The proportion of self-employed workers in the UK has rapidly increased since the Coalition government took office in 2010.
The number of self-employed in the UK has increased by 14.2% in the last four years, bringing the total to 4.5 million. The self-employment rate is higher for men than for women: 19% compared to 7.9%.
According to the UK Office for National Statistics (ONS), self-employed people have also experienced a 22% fall in real pay since 2008-9.
It is estimated that, of those who have become self-employed since the recession, 88.8% work fewer than 30 hours a week, probably because they cannot secure more hours.
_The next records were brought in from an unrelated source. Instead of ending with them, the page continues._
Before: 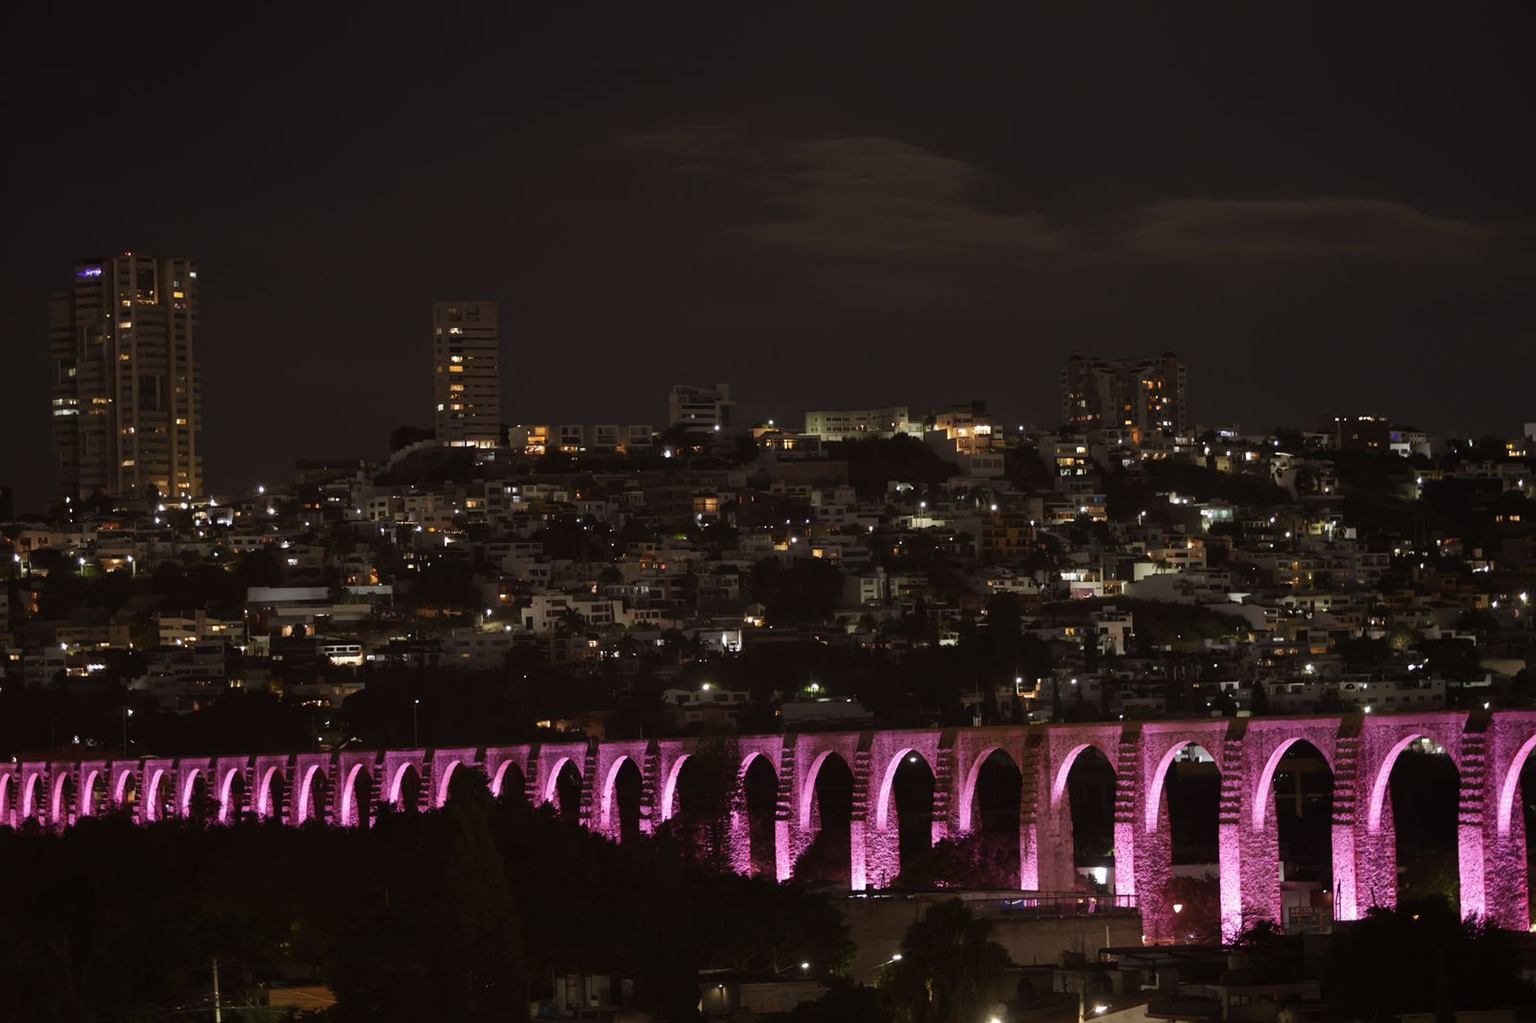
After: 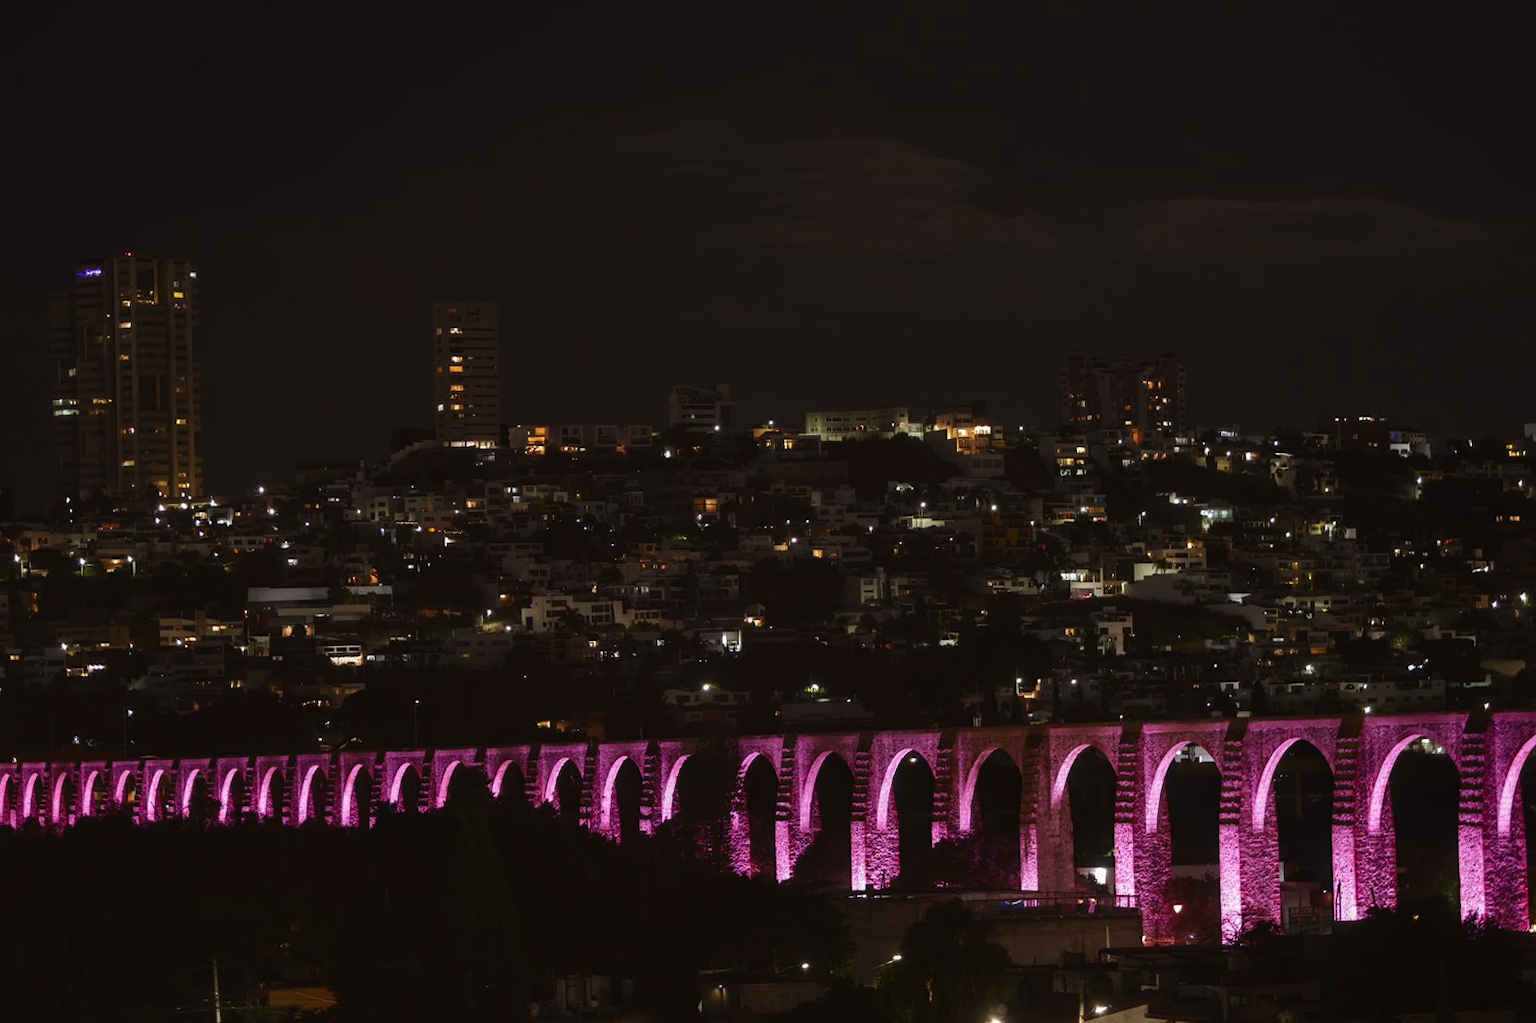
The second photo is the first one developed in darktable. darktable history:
contrast brightness saturation: brightness -0.216, saturation 0.08
local contrast: on, module defaults
exposure: black level correction -0.008, exposure 0.066 EV, compensate highlight preservation false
According to the IZA’s Program Director David Blanchflower, there are two types of self-employed: those who are pushed, and those who are pulled. The former are typically low-earners who are self-employed as an alternative to unemployment, and the latter are individuals who leave their jobs to pursue entrepreneurial activities.
Blanchflower commented: "Recently, push seems to have dominated pull."
Spencer Thomson of the IPPR echoed this analysis of the jobs market: "The UK is as much a nation of shopkeepers as a vanguard of cutting-edge capitalism."
Trade Union Congress (TUC) General Secretary Frances O’Grady said that: "Self-employment is reducing people’s pay, job security and retirement income – and is likely to be reducing the government’s tax take, too."
Meanwhile, Alexander S. Kritikos has urged governments to cut red tape, streamline regulations and prepare for layoffs in incumbent firms, to encourage entrepreneurs who create jobs, innovation and economic growth.